No discussion of landscape painting in the Pacific Northwest is complete without specific recognition of the indigenous people who are the original caretakers and recorders of the landscape.

In 1951, James Lavadour was born in Pendleton, Oregon into the Walla Walla tribe. He was long fascinated by the Blue Mountains of Eastern Oregon as he lived right be them and quickly became interested in the land and spent most of his time in nature. Lavadour never officially attended art school but was instead taught by the land, and as he grew as an artist, he was always more interested in the process of painting rather than content. The land inspired him with its unique formations, and as he learned from the earth, he replicated these formations and their processes in his art. 

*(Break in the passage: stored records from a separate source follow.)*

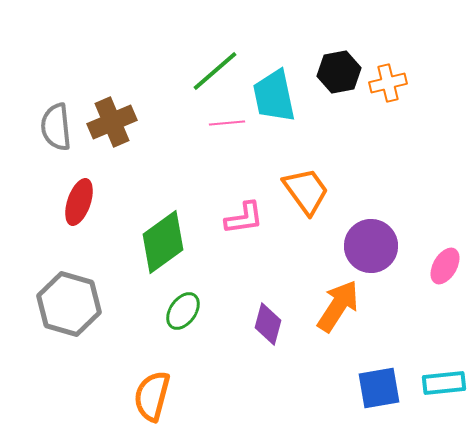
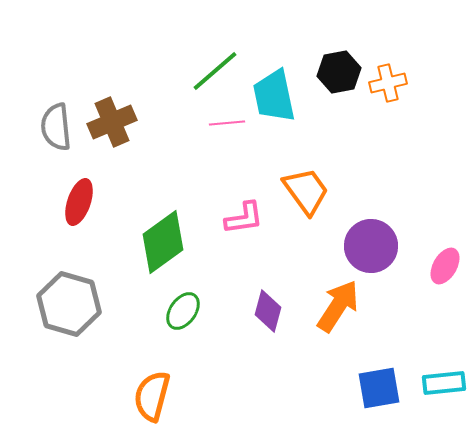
purple diamond: moved 13 px up
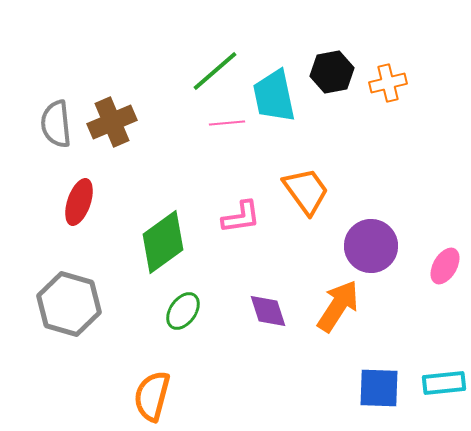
black hexagon: moved 7 px left
gray semicircle: moved 3 px up
pink L-shape: moved 3 px left, 1 px up
purple diamond: rotated 33 degrees counterclockwise
blue square: rotated 12 degrees clockwise
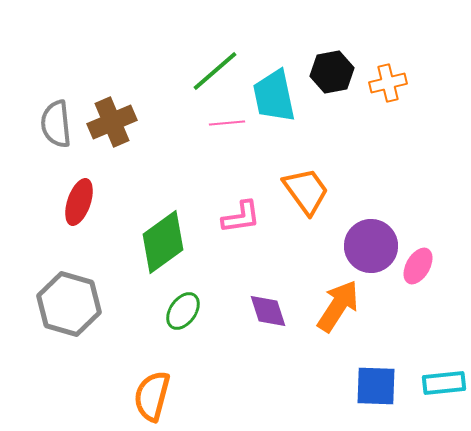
pink ellipse: moved 27 px left
blue square: moved 3 px left, 2 px up
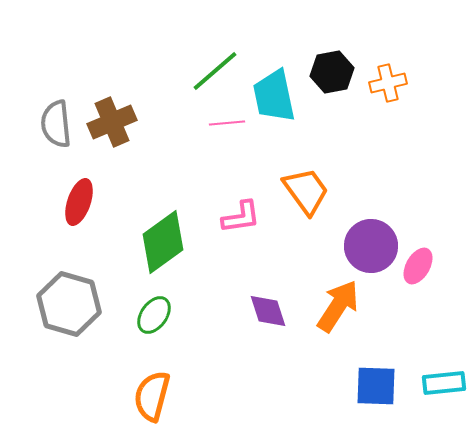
green ellipse: moved 29 px left, 4 px down
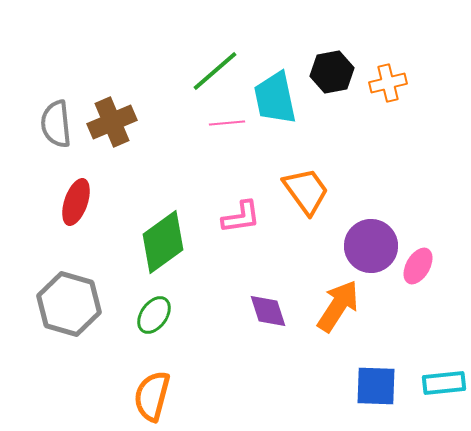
cyan trapezoid: moved 1 px right, 2 px down
red ellipse: moved 3 px left
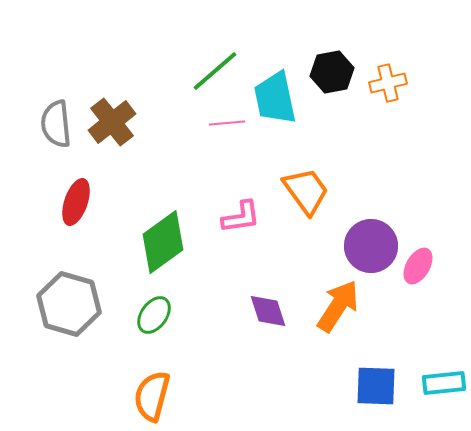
brown cross: rotated 15 degrees counterclockwise
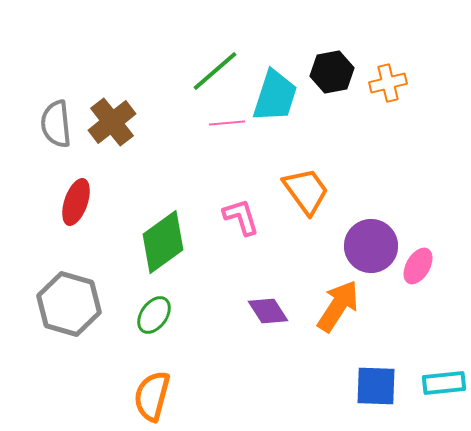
cyan trapezoid: moved 2 px up; rotated 150 degrees counterclockwise
pink L-shape: rotated 99 degrees counterclockwise
purple diamond: rotated 15 degrees counterclockwise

 In the 1970s, Lavadour began to pursue art alongside tribal government, land management, and social services for the Umatilla Indian Reservation. Still, it wasn’t until the 1980s that he started exhibiting his work. And in 1992, he helped create the Crow’s Shadow Institute of the Arts (CSIA) which sought to “provide educational, social, and economic opportunities for Native Americans through artistic development…classes in traditional and contemporary arts, and it emphasizes the role art can play in Native communities as an economic and cultural resource,” as said in the book James Lavadour: Properties of Paint (3)

The CSIA is mainly a printmaking institute, and its focus on this art form is in part influenced by Lavadour’s education in printmaking and lithography from Eileen Foti who was trained at the Tamarind Institute at the University of New Mexico in Albuquerque- a hotspot for printmaking in the 1950s and 1960s. However, it is also recognized that printmaking allows Native American artists to continue their ancestors' artistic lineage as picture-making can be traced back to the beginning of people inhabiting this region. And while CSIA is for young Native American artists, a core value is cultural exchange; thus, artists of all cultures are welcome.

Lavadour is aware of this history and his interest and experience in printmaking has increased his understanding of layers that transfers to painting. His technique is spontaneous; he lets the paint decide where it wants to go and finds the image within it. He paints, pours, scrapes, and layers according to that philosophy because, as Lavadour said himself in James Lavadour: Properties of Paint, “a painting is not created, it is revealed… it means we are alive and we are connected in thought” (2)

In the Oregon Art Beat special “James Lavadour Update”, he said that while some more abstract artists recommend the viewer to look at the painting from far away to allow the image to come together, Lavadour wants viewers to touch his painting and feel their tactile nature. He believes art brings people together because we are all human, and the land connects everyone. His paintings look to this universality of the land, and his art thus becomes universal - the layering of paint simulates the layers of time the earth records that are not always visible to the human eye. Art helps us to understand, according to Lavadour, the complexity of nature, and his paintings -according to him- seek to awaken in viewers an innate memory all humans have about land.